__Try it__
In the news report below about forced marriage, how long did the 18-year-old Egyptian girl stay in the hospital?

The building the girl jumped from
Kuwaiti police have launched an investigation into the attempted suicide of an 18-year old Egyptian girl who threw herself off the balcony of an apartment building to avoid a forced marriage.
She survived the
fall but suffered multiple fractures.
While recovering at a hospital, the girl told the police that her mother and brother had unexpectedly introduced her to a man and told her that she was his wife and should start “spousal relations” according to a report in Kuwait’s Al-Rai newspaper.
The shocked teenager responded by jumping out of the balcony of the family’s first floor apartment. She was hospitalised for 19 days and according to the paper, none of her family members visited her during this time.
Her brother did, however, eventually turn up, asking her to return home and reassuring her that she had been divorced by her \"husband\". But according to the paper, the girl refused and demanded to see evidence that she was ever married.
Kuwaiti police has since called the mother and brother in for questioning in the ongoing investigation.
The tragic case of Amina Filali, a 16-year-old Moroccan girl who took her own life after being forced to marry her rapist, has sparked an international debate about minors being forced into wedlock.
Amina killed herself by swallowing rat poison in her hometown of Larache in northen Morocco.
A year earlier, she had been raped by a man 10 years her senior but after filing charges against him, a civil court ruled that she should marry her rapist in order to preserve her family’s honour.
Her family agreed.
Ten million girls under the age of 18 are married every year worldwide; 1.5 million of that figure is under the age of 15.
Some nations are attempting to address the issue.
Saudi Arabia’s top religious authority banned the practice of forcing women to marry against their will in 2005.
At the time, Grand Mufti Sheikh Abdul Aziz al-Sheikh said forced marriage was against Islamic law and those responsible for it should be jailed.
The problem isn’t restricted to any one race or religion.
British Prime Minister David Cameron announced in October that he sought to strengthen the law against forced marriage by making it a criminal offence to breach a forced marriage protection order. Some ministers proposed to go further, making it a separate criminal offence.
The UK Home Office remains skeptical about introducing a new criminal offence that would be difficult to define and difficult to enforce. It said existing offences such as kidnapping and human trafficking were enough to deal with the problem.
But in December Home Secretary Teresa May launched discussions of making forced marriage a crime. The issue is gaining momentum among organisations that work with abuse victims.

__Records supplied__
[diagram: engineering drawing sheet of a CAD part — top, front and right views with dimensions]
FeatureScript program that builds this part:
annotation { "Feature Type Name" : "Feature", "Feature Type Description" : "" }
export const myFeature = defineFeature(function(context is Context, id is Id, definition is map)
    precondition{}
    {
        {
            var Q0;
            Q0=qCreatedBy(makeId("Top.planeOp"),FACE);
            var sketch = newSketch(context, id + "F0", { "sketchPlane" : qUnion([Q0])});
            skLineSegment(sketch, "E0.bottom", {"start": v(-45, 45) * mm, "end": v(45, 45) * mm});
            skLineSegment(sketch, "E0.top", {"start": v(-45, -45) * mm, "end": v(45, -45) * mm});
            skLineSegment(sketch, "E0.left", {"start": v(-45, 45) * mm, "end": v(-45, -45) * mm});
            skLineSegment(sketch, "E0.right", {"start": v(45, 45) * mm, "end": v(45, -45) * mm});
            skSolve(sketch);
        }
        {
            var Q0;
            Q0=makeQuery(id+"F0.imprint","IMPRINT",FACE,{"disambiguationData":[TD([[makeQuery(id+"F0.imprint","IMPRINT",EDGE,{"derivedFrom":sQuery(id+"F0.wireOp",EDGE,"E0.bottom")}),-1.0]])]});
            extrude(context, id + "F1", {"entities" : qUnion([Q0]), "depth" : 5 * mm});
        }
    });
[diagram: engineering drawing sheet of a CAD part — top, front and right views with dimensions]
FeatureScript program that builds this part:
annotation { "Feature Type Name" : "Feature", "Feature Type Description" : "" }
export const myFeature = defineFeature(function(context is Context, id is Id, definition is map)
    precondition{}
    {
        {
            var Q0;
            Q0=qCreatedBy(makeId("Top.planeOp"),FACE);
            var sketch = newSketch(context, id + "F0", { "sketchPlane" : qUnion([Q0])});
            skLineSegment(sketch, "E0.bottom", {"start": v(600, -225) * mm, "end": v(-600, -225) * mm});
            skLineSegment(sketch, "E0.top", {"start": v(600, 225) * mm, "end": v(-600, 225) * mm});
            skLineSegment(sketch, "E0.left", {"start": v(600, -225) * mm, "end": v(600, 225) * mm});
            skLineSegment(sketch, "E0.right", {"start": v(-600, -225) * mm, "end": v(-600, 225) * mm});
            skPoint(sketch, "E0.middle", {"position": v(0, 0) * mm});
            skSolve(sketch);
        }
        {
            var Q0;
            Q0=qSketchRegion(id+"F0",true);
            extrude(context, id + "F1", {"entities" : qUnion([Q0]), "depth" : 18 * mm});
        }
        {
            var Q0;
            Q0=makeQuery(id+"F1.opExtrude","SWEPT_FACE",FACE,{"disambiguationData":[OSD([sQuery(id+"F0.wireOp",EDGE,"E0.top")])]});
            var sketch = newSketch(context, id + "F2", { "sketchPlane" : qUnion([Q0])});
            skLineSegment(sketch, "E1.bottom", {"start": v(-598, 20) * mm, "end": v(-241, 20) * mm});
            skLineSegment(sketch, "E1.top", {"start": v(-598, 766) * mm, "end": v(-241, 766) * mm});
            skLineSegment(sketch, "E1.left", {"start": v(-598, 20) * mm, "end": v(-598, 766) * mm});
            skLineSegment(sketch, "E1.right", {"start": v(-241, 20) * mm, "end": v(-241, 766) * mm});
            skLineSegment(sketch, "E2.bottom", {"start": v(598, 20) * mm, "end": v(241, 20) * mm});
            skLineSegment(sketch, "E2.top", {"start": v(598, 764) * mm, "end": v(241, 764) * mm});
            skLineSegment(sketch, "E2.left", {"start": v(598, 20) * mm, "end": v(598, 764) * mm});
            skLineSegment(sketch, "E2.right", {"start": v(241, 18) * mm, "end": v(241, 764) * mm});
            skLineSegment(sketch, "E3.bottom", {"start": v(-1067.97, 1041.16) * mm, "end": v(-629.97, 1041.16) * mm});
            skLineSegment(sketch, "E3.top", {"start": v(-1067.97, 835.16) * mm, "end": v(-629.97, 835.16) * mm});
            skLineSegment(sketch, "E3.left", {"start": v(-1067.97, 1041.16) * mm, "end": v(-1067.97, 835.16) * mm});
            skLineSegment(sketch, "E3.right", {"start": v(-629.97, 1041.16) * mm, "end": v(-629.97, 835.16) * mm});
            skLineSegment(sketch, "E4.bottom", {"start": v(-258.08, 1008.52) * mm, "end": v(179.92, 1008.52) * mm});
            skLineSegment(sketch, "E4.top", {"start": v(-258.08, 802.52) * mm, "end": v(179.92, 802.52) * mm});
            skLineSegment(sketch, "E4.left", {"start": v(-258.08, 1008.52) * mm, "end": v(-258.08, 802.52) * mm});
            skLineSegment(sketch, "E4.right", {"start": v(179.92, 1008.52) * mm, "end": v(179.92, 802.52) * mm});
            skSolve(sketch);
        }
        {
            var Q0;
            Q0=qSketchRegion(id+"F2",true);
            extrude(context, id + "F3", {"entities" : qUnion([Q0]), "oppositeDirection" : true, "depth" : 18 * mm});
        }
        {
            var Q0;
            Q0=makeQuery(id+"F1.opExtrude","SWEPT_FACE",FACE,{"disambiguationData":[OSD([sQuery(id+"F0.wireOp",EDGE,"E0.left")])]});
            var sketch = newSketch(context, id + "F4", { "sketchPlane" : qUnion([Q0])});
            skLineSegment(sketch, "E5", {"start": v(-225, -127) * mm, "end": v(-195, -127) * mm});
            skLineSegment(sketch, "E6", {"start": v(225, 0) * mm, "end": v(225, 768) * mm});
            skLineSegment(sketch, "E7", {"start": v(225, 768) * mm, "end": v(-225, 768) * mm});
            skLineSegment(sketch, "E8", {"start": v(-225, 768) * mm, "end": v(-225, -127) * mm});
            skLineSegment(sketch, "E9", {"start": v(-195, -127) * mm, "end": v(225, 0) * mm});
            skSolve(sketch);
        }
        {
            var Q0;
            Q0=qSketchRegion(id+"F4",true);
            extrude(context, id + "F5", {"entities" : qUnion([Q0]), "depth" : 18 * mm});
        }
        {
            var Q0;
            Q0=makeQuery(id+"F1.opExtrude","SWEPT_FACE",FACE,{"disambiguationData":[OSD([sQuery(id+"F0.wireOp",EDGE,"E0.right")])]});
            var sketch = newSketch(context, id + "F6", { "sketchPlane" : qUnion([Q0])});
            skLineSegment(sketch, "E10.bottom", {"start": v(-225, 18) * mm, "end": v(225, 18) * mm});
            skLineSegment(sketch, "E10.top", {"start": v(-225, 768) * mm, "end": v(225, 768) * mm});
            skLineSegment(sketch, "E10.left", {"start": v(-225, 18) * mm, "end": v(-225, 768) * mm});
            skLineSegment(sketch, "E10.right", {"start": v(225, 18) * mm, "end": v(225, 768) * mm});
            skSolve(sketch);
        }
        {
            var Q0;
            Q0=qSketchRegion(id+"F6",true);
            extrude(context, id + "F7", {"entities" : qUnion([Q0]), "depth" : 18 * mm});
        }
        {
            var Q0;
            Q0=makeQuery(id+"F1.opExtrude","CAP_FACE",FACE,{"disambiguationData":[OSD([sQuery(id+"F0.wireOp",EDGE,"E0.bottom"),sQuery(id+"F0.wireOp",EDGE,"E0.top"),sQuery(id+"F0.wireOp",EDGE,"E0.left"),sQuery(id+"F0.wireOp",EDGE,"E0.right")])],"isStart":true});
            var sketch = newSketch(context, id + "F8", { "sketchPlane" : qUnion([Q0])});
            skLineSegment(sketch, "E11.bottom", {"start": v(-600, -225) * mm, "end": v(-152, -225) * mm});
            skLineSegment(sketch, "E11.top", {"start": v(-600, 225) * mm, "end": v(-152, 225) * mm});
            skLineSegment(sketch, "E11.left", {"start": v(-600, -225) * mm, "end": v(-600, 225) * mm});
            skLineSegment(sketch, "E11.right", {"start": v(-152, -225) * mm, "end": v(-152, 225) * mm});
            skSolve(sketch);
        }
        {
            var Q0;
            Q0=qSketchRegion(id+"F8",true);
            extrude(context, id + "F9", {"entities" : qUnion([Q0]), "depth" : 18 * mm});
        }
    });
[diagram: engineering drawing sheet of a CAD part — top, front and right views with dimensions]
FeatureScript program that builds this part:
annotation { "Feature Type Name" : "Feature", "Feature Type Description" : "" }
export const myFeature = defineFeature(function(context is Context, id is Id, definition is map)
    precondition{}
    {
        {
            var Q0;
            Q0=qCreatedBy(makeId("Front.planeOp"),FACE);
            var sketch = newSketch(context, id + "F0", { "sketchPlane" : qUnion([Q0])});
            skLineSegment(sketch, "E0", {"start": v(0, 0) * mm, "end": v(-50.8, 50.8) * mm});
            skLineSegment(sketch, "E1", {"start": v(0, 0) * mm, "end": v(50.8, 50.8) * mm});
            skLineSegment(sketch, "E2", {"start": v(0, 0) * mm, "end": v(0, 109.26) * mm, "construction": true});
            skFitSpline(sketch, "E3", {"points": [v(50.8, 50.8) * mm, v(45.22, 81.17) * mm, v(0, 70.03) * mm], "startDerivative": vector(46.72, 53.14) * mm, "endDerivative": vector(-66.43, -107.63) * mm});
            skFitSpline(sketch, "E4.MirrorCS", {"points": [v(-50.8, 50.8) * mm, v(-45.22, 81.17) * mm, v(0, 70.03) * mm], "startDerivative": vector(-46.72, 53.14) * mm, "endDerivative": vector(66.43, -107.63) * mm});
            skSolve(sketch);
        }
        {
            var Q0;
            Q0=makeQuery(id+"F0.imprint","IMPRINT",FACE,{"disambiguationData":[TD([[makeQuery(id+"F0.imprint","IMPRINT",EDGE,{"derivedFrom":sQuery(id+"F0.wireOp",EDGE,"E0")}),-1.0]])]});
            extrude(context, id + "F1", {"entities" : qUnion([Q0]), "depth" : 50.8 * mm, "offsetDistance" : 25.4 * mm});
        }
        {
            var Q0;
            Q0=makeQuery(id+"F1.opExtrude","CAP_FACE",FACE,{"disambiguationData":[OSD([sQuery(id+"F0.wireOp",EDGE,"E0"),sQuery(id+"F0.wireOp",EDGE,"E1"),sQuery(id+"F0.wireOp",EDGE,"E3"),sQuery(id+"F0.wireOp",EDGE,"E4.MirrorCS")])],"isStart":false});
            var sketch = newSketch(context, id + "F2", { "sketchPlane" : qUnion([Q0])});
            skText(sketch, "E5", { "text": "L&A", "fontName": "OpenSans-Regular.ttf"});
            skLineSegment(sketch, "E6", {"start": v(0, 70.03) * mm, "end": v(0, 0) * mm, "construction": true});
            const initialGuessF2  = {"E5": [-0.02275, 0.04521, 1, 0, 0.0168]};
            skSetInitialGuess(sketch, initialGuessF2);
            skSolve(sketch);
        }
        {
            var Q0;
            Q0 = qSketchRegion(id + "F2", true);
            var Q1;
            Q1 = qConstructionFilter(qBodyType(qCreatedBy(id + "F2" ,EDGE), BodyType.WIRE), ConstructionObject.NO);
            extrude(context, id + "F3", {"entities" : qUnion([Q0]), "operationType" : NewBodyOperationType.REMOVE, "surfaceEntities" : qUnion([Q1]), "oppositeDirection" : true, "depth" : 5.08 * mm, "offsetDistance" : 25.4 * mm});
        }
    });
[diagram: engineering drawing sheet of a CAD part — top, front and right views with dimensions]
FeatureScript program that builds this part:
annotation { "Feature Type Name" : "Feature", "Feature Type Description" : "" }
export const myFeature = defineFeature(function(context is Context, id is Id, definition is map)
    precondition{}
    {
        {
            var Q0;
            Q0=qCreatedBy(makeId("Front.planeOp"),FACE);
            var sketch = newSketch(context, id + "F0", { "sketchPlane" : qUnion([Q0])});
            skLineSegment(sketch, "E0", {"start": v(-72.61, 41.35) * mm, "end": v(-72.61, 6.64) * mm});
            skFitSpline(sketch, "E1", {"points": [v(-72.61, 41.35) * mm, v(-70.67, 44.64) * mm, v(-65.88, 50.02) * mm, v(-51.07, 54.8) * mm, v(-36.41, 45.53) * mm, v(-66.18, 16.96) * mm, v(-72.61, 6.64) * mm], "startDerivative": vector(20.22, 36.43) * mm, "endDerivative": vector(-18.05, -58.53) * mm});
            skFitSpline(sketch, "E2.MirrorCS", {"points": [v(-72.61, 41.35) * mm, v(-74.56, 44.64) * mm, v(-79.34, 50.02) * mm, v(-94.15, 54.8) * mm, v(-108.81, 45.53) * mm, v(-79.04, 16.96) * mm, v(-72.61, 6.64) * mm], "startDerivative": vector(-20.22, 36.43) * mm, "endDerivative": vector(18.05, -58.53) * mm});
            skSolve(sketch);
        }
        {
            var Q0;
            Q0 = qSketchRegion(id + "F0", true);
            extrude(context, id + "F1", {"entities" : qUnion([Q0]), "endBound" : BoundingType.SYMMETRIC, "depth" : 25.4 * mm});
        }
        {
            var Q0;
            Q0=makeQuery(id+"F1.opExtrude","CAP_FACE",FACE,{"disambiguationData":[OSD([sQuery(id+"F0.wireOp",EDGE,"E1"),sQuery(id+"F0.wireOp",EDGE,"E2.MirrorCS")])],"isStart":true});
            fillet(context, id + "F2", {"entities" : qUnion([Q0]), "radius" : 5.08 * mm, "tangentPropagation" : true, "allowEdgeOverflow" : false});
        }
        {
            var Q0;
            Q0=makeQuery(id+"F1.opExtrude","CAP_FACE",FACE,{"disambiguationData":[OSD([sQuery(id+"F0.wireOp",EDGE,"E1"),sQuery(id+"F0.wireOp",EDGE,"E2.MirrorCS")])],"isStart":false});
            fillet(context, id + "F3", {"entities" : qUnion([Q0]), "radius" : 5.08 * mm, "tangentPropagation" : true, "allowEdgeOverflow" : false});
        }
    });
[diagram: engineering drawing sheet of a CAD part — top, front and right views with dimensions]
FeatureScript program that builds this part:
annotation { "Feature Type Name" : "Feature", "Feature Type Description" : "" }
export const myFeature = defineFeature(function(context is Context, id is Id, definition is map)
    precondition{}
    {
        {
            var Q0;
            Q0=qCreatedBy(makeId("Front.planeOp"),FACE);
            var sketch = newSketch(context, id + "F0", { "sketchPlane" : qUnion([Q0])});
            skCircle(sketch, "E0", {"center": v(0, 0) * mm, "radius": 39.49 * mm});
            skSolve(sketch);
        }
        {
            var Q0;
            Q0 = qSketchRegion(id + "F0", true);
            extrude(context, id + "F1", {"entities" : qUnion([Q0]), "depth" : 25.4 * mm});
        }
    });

__Exercise output__
19 days.